VIEW 2020 Conference Boosts Profile, Expands Reach, Going Digital and Free

Italy’s VIEW Conference, the week-long confab featuring top creatives from around the world in film, television, games, virtual reality, and more is going entirely digital this year with all live sessions being made available for free to a global audience.

Usually the high-caliber event, now in its 21st edition, which spotlights the latest in computer graphics, animation, and visual effects of various types, is held in Turin against an Alpine backdrop. Over the years it has evolved into a Davos-like conference where the digital creative community’s top execs fly in to hear each other’s talks and hobnob, perhaps over a nice bottle of Barolo. That aspect due to COVID-19 is being scrapped this year though “virtual rooms” following presentations are being set up.

Of course it won’t be the same thing. But conference director Maria Gutierrez says there are also some advantages to being online only. After all, she’s assembled her biggest edition yet with roughly 160 high-caliber speakers delivering 125 talks, workshops and master classes for the upcoming Oct. 18-23 digital edition.

“It’s a pity that you don’t have the physical contact,” she says. But being virtual “also makes it possible to have people whom you might not usually get, because they would be too busy working in the studio,” Gutierrez adds (see separate interview).

Case in point is this year’s keynote speaker, Ed Catmull, co-founder of Pixar and former president of Pixar and Disney Animation Studios, who pioneered what are now fundamental computer graphics techniques such as texture mapping. Gutierrez says Catmull had been wanting to attend VIEW for a long time but never managed. “Finally he was able to participate because we are doing it online,” she notes.

Gutierrez is also particularly pleased that at this year’s VIEW there is a “nice balance” in the program mixing “creatives and head honchos from studios, and rising stars and legends.”

And Gutierrez is thrilled to have recruited 30 high-profile directors of animated features, and TV series as speakers in various guises. This year’s talents holding talks include Kris Pearn, director of Netflix’s CG-animated family film “The Willoughbys”; Sergio Pablos, who helmed Netflix’s first foray into animation “Klaus”; Kyle Balda, co-director of “The Lorax” and the “Minions” saga; Peter Ramsey (“Spider-Man: Into the Spider-Verse”); Walt Dohrn (“Trolls World Tour”); Joel Crawford – who will present the next “Croods” movie, “The Croods: A New Age,” that DreamWorks will release in November; Conrad Vernon (“The Addams Family”); Eric Darnell (“Madagascar”); and Jeff Rowe, director of Nickelodeon’s upcoming “Teenage Mutant Ninja Turtles” reboot.

“Normally it’s difficult to get 30 people (to come to Turin) just in terms of budget,” Gutierrez points out.

Peter Ramsey, who last year won the Oscar as co-director of “Into the Spider-Verse,” marking the first time an African-American director scored an Oscar for animated feature, will hold a talk with another African-American director, Everett Downing Jr., one of the directors on “Hair Love,” the short that won the 2019 Oscar for best animated short. “It just happened like that!,” Gutierrez notes.

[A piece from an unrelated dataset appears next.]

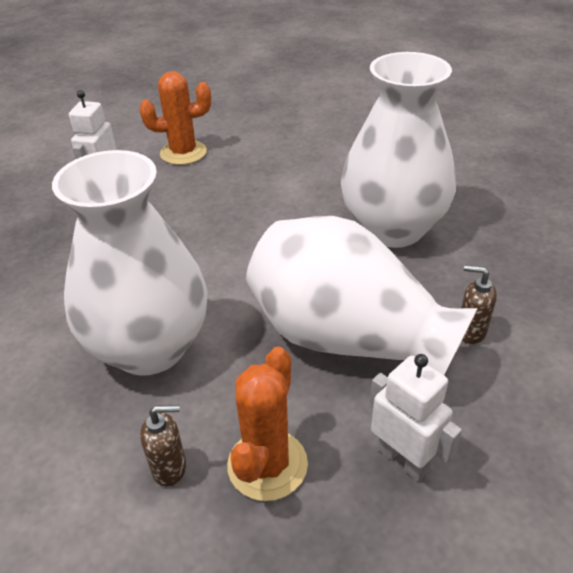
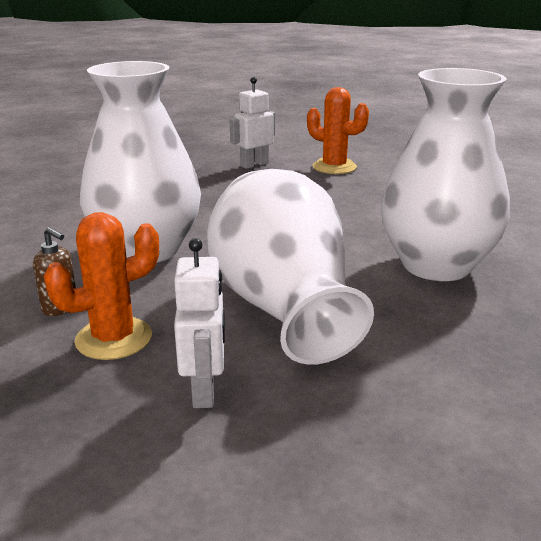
camera: 40 degrees right, 15 degrees down
brown soap dispenser [461,265,497,344] -> none

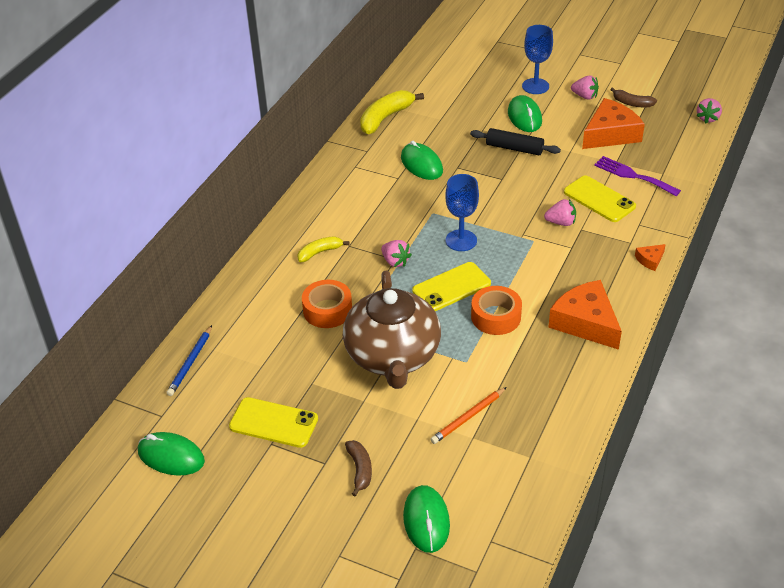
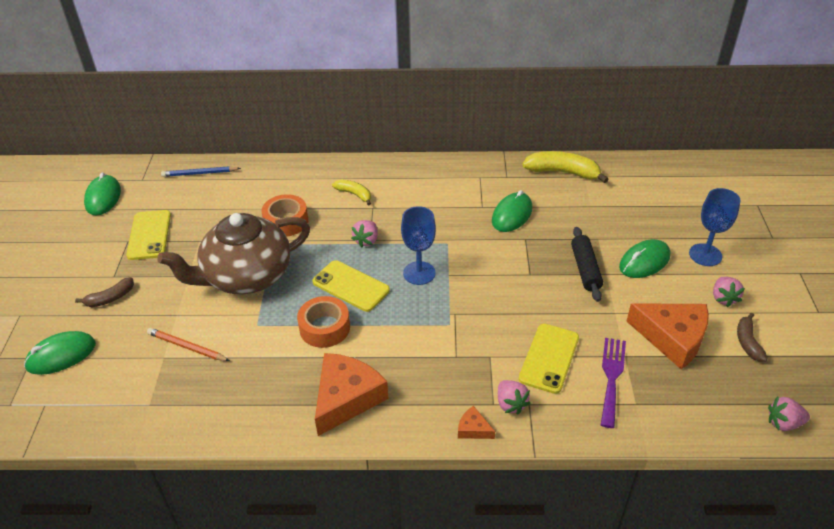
camera: 65 degrees right, 0 degrees up
pink strawberry [544,199,576,226] -> pink strawberry moved to [498,380,531,414]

On the business side, VIEW will feature a Business Innovation Summit where Paul Debevec, senior engineer at GoogleVR, will deliver the central keynote among roughly 17 other speeches and Adobe’s vice president of 3D and Immersive Sébastian Deguy will hold a talk titled “The Blurry Line Between Modeling and Surfacing,” exploring innovative workflows offering new efficiencies for digital artists.

The business side’s program will be highlighting the growing synergy between a number of different fields with presentations ranging from “The Future of the Entertainment Industry: VFX, AI and Virtual Production,” held by Rob Bredow, executive creative director and head of Industrial Light & Magic, to a special multidisciplinary panel called “Remote Working in the Time of COVID.”

Highlights from the gaming world will include “Creating a Games Studio Outside Major Creative Hubs,” held by Milan Jovovic, co-founder and chief creative officer at Nordeus, which is one of Europe’s most successful mobile games studios. And “The Future of Games & Medicine: Creating EndeavorRx,” which is about “EndeavorRx,” the game for children with Attention Deficit Hyperactivity Disorder that interestingly recently became the first video game to be legally marketed and prescribed as medicine in the U.S.